> [Goal of the exercise]: Convert the text of every entry below into a JSON list of strings, one string per line, with blank lines omitted. Leave the pictures out of your answer.

> [Text extracted from each page]:
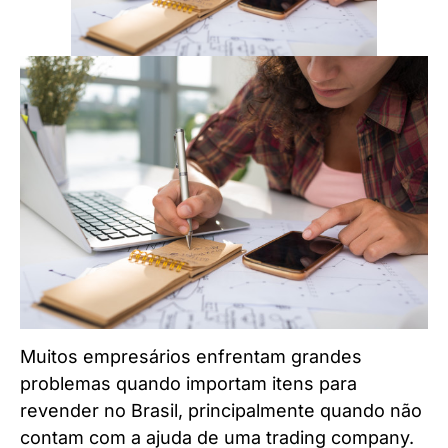
Muitos empresários enfrentam grandes
problemas quando importam itens para
revender no Brasil, principalmente quando não
contam com a ajuda de uma trading company.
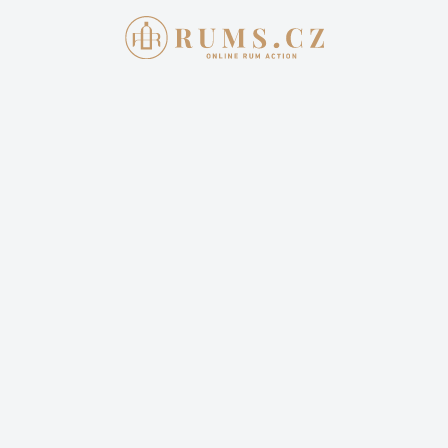
Aukce skončila
2. 3. 2022 20:00:00
FOURSQUARE 11Y 2004
10 200,00 Kč
Cena dopravy: 399,00 Kč (není započteno v aktuální
ceně)
29 příhozů
14 sleduje
Sledovat aukci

> [Answer below]:
[
  "Muitos empresários enfrentam grandes",
  "problemas quando importam itens para",
  "revender no Brasil, principalmente quando não",
  "contam com a ajuda de uma trading company.",
  "Aukce skončila",
  "2. 3. 2022 20:00:00",
  "FOURSQUARE 11Y 2004",
  "10 200,00 Kč",
  "Cena dopravy: 399,00 Kč (není započteno v aktuální",
  "ceně)",
  "29 příhozů",
  "14 sleduje",
  "Sledovat aukci"
]